Gay sex has become cheesecake. We're all suburban now. How do we know? Even Holly Johnson himself, the leader singer of Frankie, tweeted about the performance to provide his followers with a link to the footage. But at least he began his career by ripping Britain's polite face off. Today's gay pop stars have scarcely uttered a rebellious syllable between them, beyond, "I'm gay". Will Young pouting prettily as he warbles about heartache? Joe McElderry beaming dreamily as he is marketed by the X Factor machine?

That isn't a sign that progressive values have won. It is a sign that they have lost out to the flattening commercial juggernaut. Few can afford to take risks now. And as Bjork once said, "If you don't take the risks you don't get the treats".

This suburbanisation of culture is the inevitable offspring of the baby boomers. They indulged their creative whims only to oversee a financial implosion that clamps youngsters' every true artistic impulse. Never mind the Sixties, even the Seventies and Eighties expose our ring-road blandness. Grace Jones, David Bowie and Boy George tossed gender into a skip as Andy Warhol dismantled the notion of artistic production. Today our prawn cocktail culture holds Lady Gaga up as the cutting edge. But the only edges she's ever cut are off the T-bone steaks in her infamous meat dress.

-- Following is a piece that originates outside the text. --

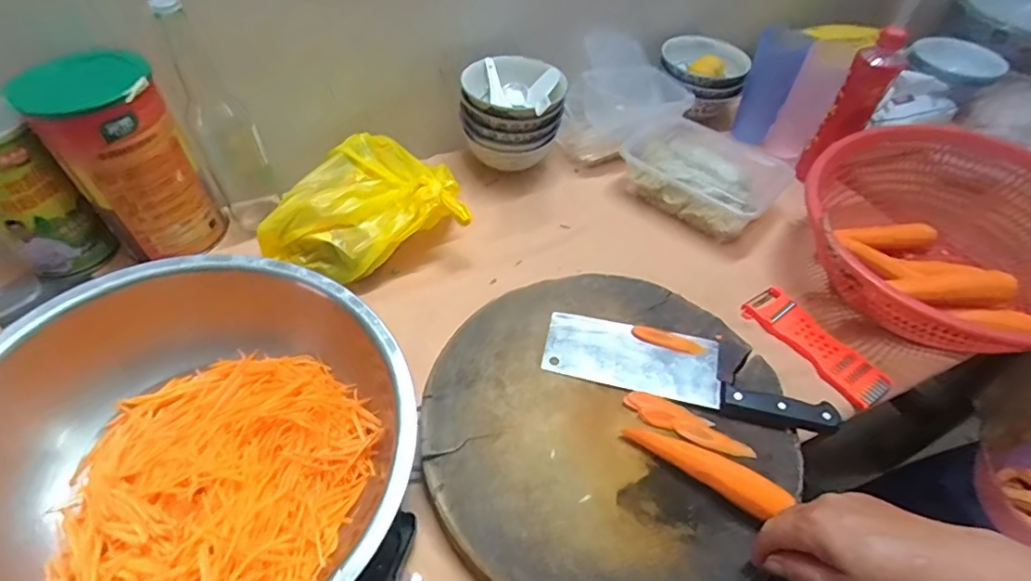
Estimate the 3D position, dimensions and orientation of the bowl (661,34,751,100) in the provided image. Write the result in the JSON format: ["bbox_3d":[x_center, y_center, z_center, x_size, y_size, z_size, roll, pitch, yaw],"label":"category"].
[{"bbox_3d":[0.317,-0.380,0.897,0.147,0.058,0.128,23,52,16],"label":"bowl"}]

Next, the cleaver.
[{"bbox_3d":[0.175,0.081,0.555,0.284,0.026,0.074,13,50,9],"label":"cleaver"}]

And which movement perfectly traces our dullsville decline? The YBAs. They are no longer the Young British Artists, whose unmade beds and animal cadavers made Brian Sewell spew. They are now, simply, crashing bores. They are Damien Hirst running a seafood restaurant in Ilfracombe. They are Tracey Emin voting Tory and whingeing about tax. And they are the Chapman brothers, who seek to reverse the most progressive movement in history: the Enlightenment.

Who do we have left doing anything inventive? Grayson Perry, perhaps, and Kate Bush, whose new record, released today, managed to jolt even the most jaded of music critics. But they are both in their fifties. Our twentysomethings have less chance of damming the suburban tide than at any time since the war. Rising unemployment and disabling loans have seen to that. We should not be relaxed about this. We should gasp violently like someone in a Holly Johnson song.